— Start —

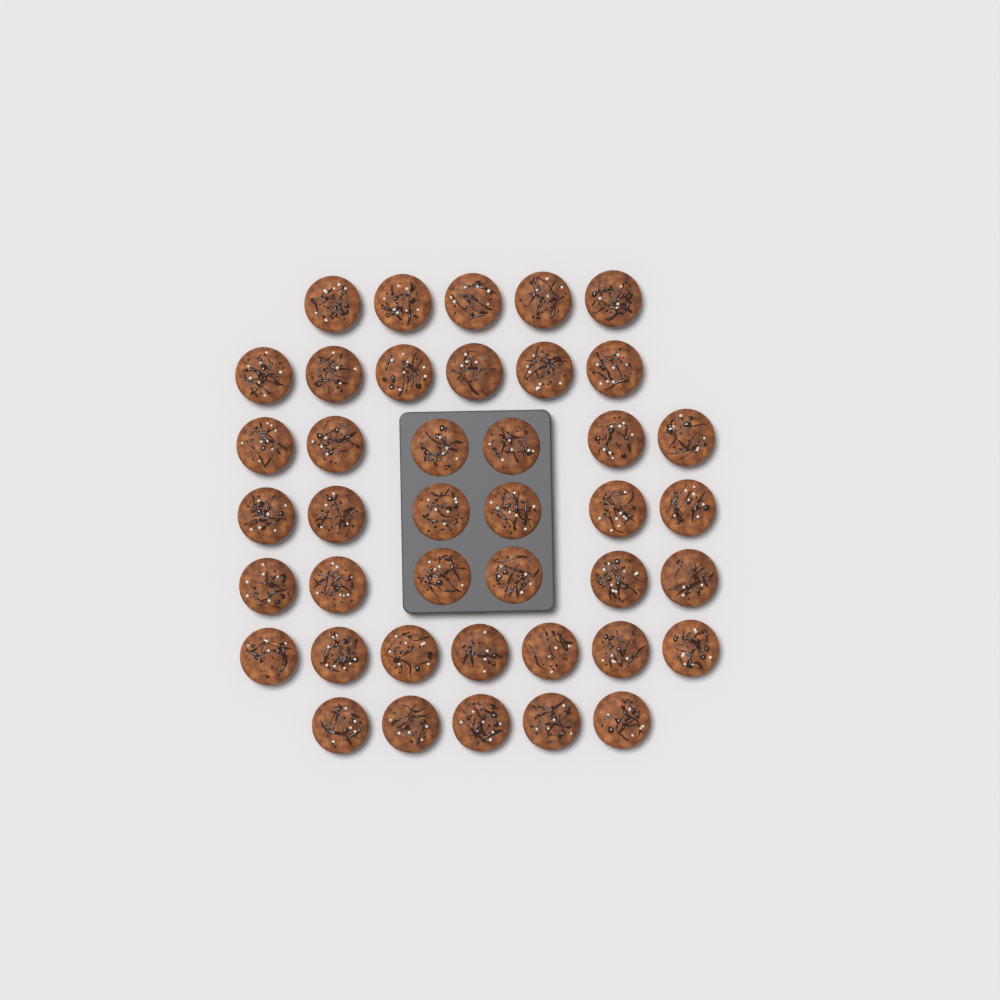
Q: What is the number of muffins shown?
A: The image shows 41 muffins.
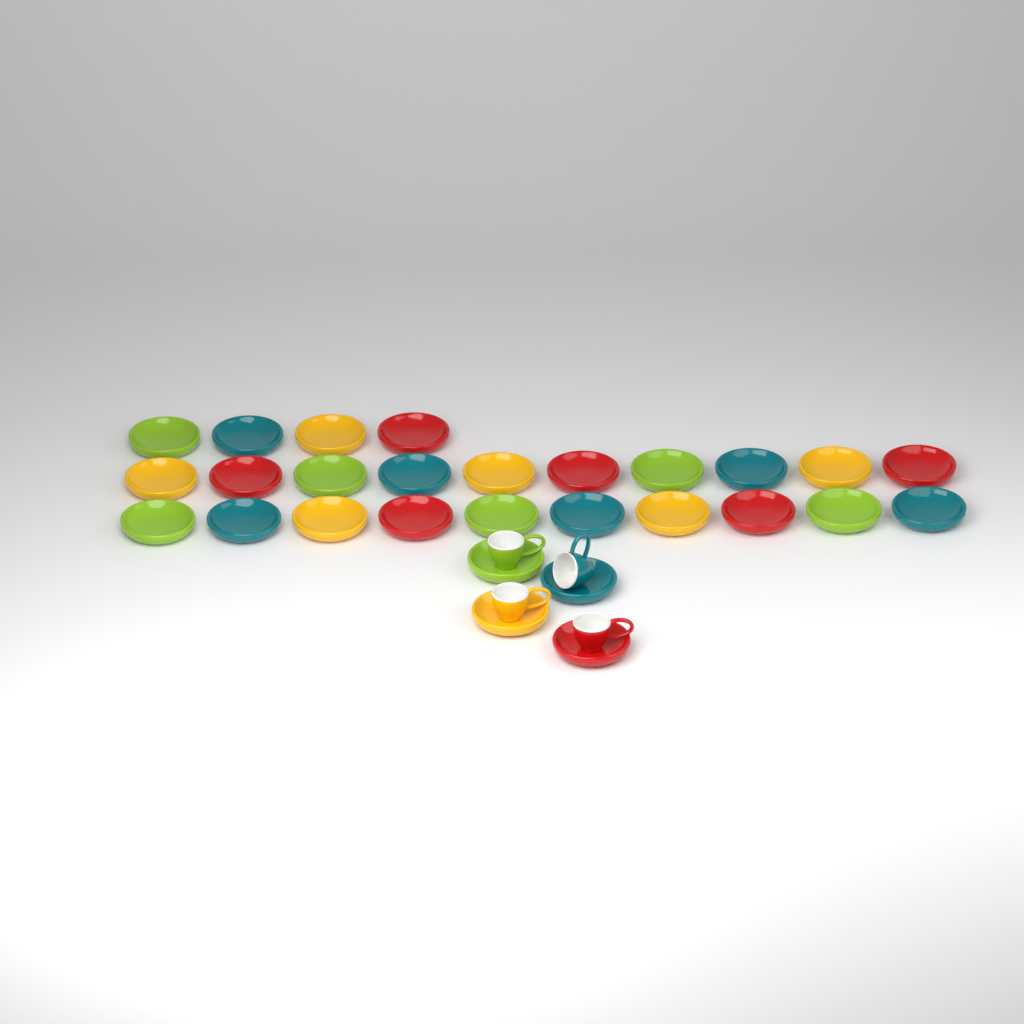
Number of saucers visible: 28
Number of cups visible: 4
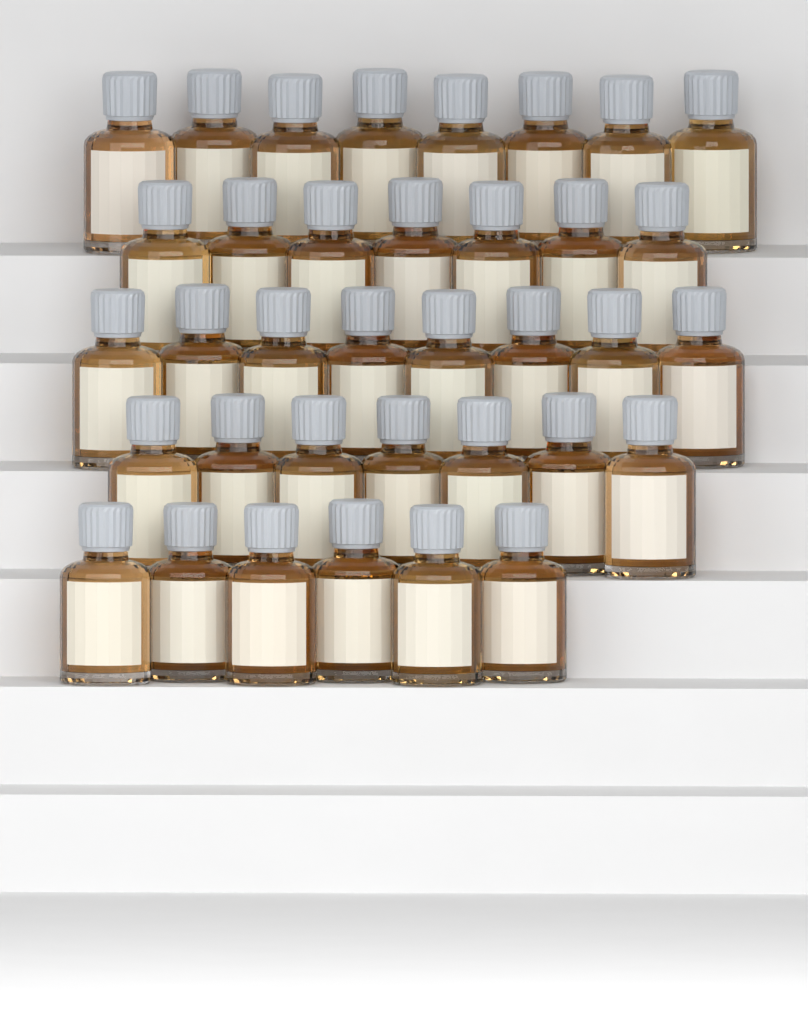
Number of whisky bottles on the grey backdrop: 36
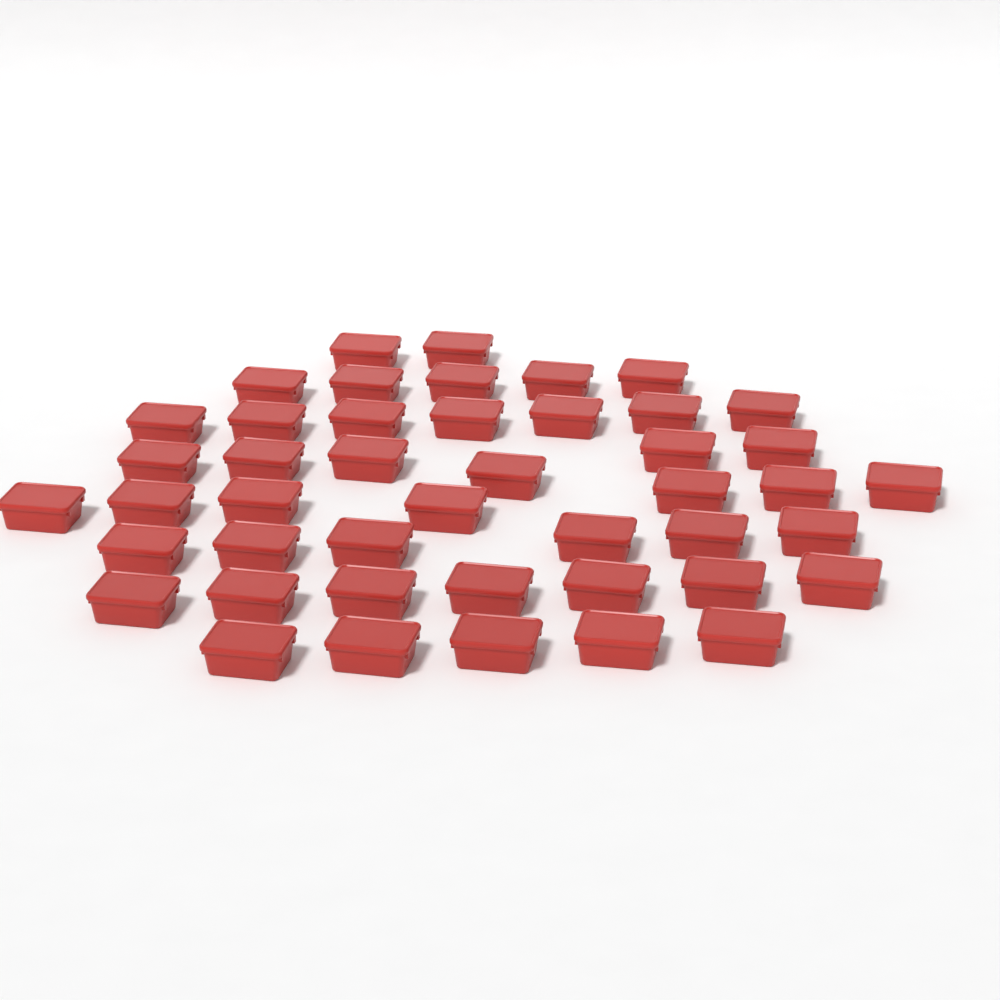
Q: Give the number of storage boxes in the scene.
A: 45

— End —

Pull every line of text from the rows above, copying each one word for word, and leave the pictures out of your answer.

- [Solution for this problem]:
Q: What is the number of muffins shown?
A: The image shows 41 muffins.
Number of saucers visible: 28
Number of cups visible: 4
Number of whisky bottles on the grey backdrop: 36
Q: Give the number of storage boxes in the scene.
A: 45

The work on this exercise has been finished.